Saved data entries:

━━━━━━━━━━━━━━━━━━━━━━━━━━━━━━

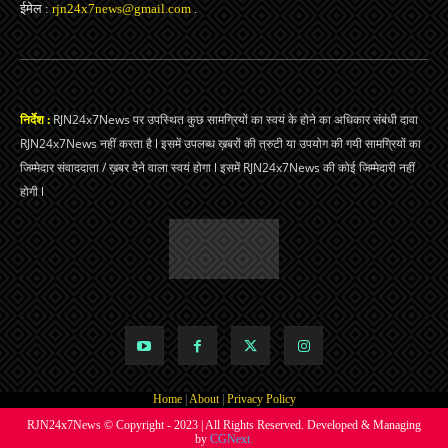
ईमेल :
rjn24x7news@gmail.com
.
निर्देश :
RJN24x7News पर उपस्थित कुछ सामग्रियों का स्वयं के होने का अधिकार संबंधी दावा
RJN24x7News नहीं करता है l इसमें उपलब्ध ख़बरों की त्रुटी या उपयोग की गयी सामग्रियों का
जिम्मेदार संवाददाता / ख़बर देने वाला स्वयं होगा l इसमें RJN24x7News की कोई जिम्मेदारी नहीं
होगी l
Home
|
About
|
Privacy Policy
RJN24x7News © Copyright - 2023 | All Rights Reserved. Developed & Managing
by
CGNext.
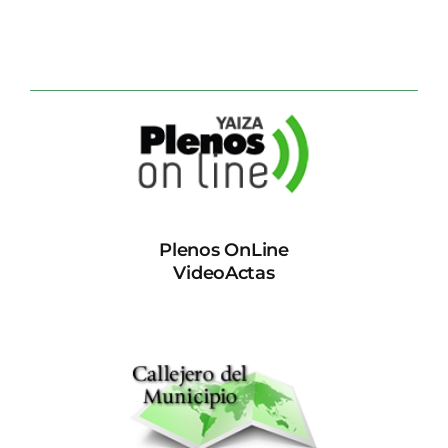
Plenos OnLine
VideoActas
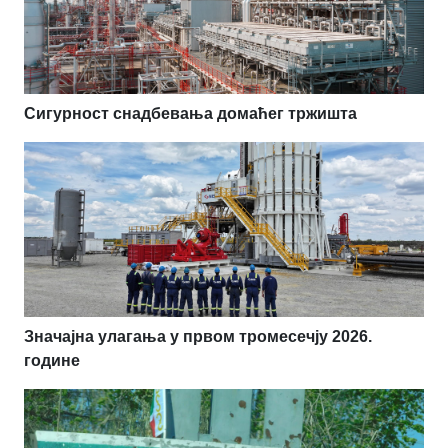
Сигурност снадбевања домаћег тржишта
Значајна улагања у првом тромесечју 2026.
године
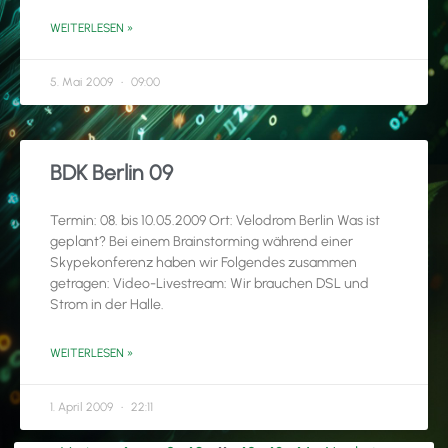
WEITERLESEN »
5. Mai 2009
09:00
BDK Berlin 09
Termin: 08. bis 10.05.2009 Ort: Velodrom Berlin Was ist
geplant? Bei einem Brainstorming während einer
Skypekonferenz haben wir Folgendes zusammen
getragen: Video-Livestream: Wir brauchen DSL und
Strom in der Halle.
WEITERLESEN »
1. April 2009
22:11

━━━━━━━━━━━━━━━━━━━━━━━━━━━━━━

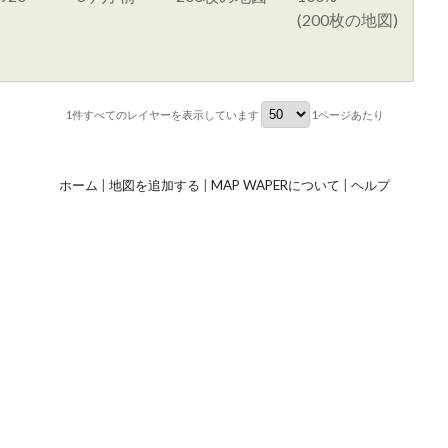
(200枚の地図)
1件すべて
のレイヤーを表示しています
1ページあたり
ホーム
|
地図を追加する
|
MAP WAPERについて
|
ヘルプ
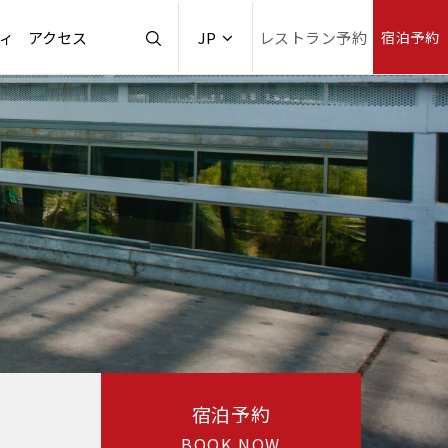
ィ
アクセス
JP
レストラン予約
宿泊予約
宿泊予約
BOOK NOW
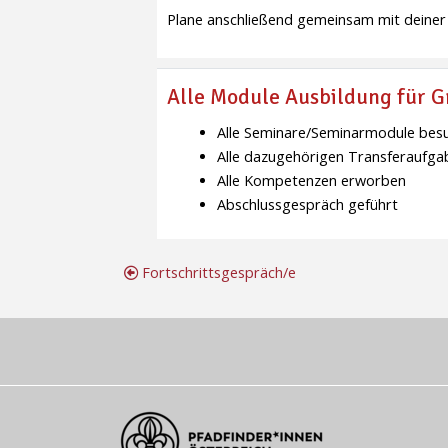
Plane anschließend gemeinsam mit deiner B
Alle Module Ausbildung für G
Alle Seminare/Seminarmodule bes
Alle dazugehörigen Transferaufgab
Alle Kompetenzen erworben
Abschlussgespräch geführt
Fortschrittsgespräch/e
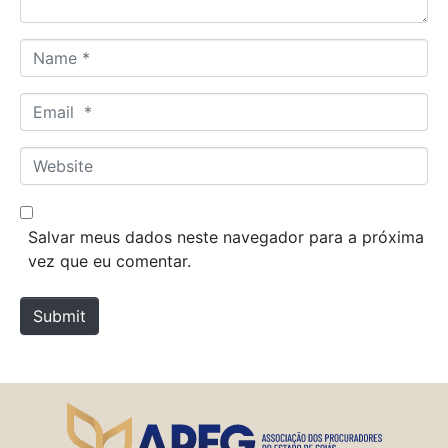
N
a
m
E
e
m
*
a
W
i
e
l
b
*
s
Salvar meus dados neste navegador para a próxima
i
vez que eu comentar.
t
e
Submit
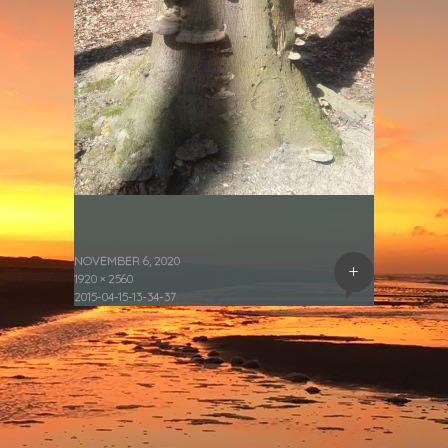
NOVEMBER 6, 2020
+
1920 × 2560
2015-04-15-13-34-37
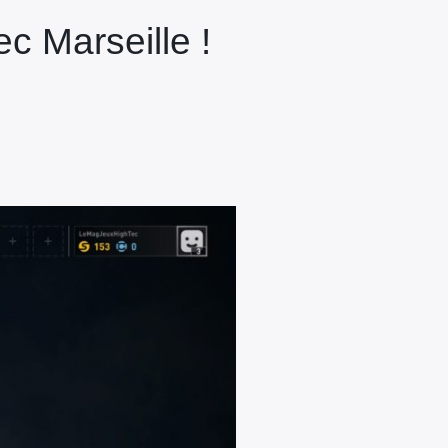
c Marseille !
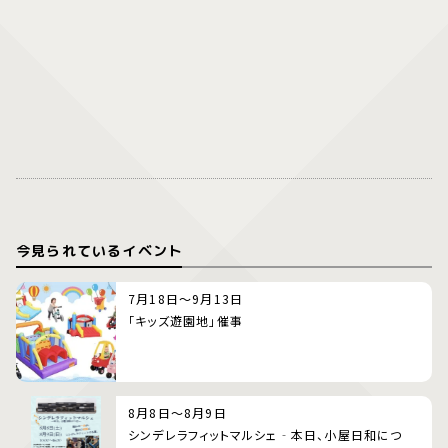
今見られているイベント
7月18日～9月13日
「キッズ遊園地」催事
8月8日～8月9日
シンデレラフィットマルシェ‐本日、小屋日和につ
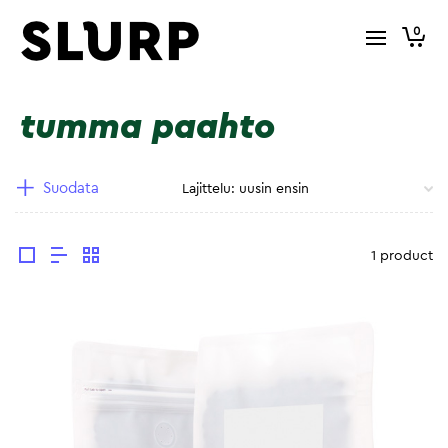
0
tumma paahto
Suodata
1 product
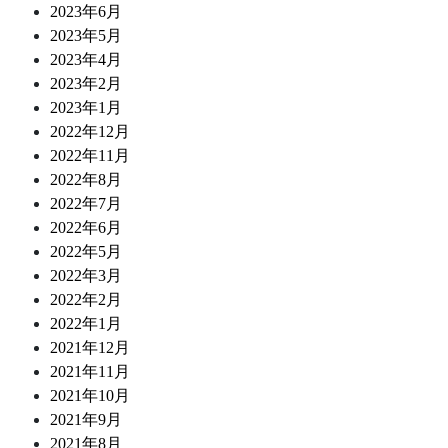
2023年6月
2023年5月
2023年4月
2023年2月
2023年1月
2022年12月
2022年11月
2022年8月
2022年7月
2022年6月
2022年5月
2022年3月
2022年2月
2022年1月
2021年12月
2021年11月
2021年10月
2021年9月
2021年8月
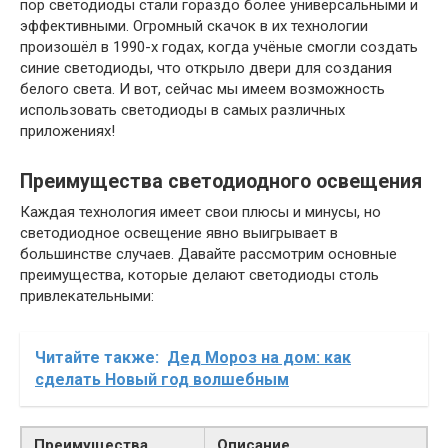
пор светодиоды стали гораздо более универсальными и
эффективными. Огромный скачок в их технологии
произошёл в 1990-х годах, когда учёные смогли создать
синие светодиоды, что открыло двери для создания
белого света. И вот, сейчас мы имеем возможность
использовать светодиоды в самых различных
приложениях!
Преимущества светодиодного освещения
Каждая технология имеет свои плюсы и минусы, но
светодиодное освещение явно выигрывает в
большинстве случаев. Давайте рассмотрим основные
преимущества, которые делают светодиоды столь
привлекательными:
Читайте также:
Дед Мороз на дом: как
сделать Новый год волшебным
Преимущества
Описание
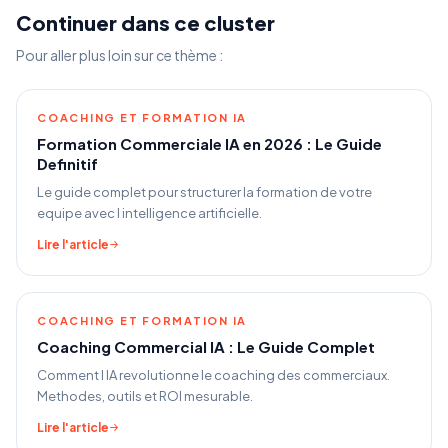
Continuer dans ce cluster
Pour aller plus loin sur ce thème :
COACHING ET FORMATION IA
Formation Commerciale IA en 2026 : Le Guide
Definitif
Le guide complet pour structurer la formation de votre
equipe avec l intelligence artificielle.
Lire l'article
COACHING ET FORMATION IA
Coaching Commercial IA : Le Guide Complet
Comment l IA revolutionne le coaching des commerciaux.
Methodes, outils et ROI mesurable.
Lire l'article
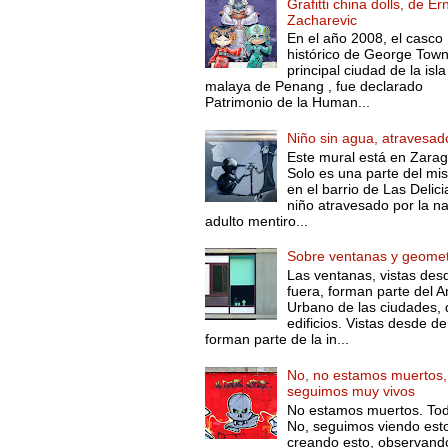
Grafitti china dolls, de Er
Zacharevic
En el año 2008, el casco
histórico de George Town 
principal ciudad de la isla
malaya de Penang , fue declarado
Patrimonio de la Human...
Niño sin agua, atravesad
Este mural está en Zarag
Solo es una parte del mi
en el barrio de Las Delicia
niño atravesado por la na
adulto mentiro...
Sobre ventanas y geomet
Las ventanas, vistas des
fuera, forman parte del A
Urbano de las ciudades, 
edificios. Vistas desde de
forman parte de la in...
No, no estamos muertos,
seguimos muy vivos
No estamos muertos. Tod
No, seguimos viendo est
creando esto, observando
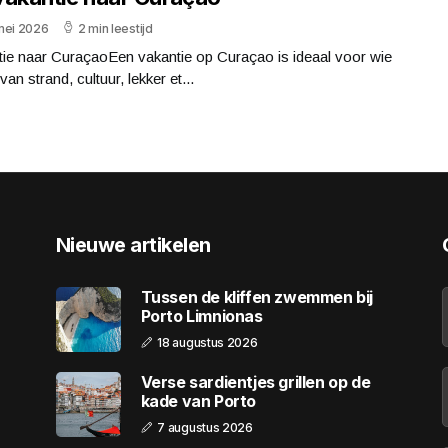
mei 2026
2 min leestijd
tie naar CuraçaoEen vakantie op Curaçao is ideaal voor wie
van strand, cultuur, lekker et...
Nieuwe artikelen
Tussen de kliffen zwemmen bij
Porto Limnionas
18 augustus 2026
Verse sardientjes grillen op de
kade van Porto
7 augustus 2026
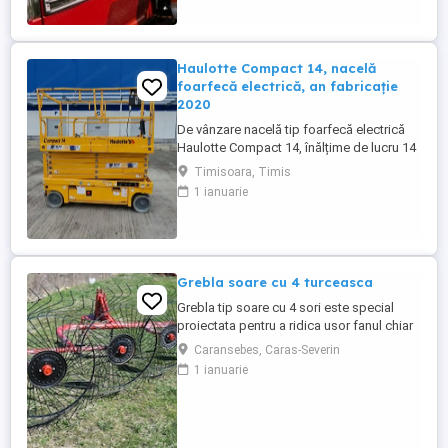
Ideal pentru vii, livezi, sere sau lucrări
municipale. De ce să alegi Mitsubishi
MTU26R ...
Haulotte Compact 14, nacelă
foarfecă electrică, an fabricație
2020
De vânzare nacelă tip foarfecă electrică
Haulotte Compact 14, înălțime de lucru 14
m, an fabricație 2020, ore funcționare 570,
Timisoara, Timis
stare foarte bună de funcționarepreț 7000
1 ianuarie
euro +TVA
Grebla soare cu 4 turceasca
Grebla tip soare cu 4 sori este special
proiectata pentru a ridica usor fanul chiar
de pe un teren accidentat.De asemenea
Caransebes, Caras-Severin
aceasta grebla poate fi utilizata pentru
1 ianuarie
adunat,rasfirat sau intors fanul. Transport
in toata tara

━━━━━━━━━━━━━━━━━━━━━━━━━━━━━━

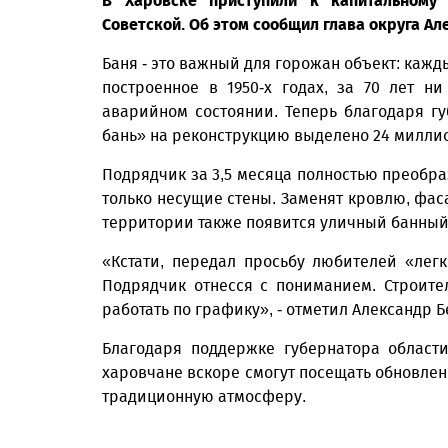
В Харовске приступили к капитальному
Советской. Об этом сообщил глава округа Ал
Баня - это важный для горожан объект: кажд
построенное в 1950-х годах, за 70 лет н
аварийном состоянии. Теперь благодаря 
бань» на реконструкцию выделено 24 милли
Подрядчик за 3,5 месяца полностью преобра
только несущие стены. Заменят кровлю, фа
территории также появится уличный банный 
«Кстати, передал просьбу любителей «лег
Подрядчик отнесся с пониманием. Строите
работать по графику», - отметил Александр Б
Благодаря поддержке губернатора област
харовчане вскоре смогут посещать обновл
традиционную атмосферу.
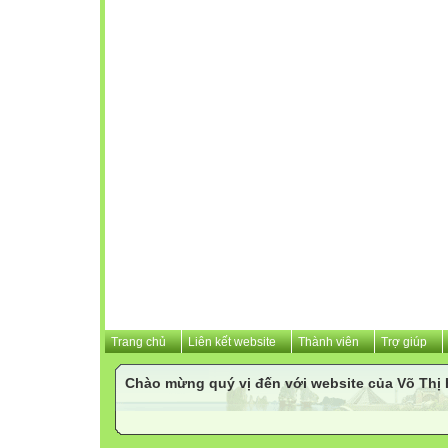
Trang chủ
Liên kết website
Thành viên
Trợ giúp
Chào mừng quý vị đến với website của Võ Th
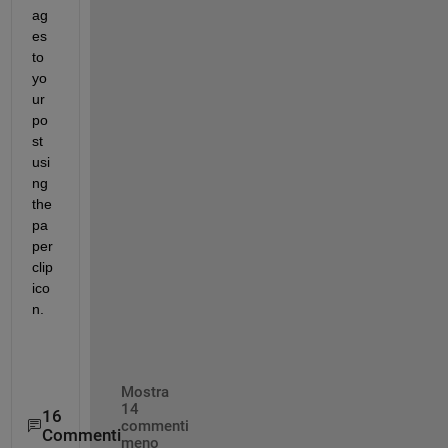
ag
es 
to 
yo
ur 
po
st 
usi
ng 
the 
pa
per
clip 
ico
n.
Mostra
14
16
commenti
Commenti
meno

━━━━━━━━━━━━━━━━━━━━━━━━━━━━━━

→ **TASK TO COMPLETE**
Retype the entries above exactly, but only from the line containing "m, an fabricație" through the line containing "proiectata pentru a ridica usor fanul chiar", both included.

→ **SOLUTION FOR THIS TASK**
m, an fabricație 2020, ore funcționare 570,
Timisoara, Timis
stare foarte bună de funcționarepreț 7000
1 ianuarie
euro +TVA
Grebla soare cu 4 turceasca
Grebla tip soare cu 4 sori este special
proiectata pentru a ridica usor fanul chiar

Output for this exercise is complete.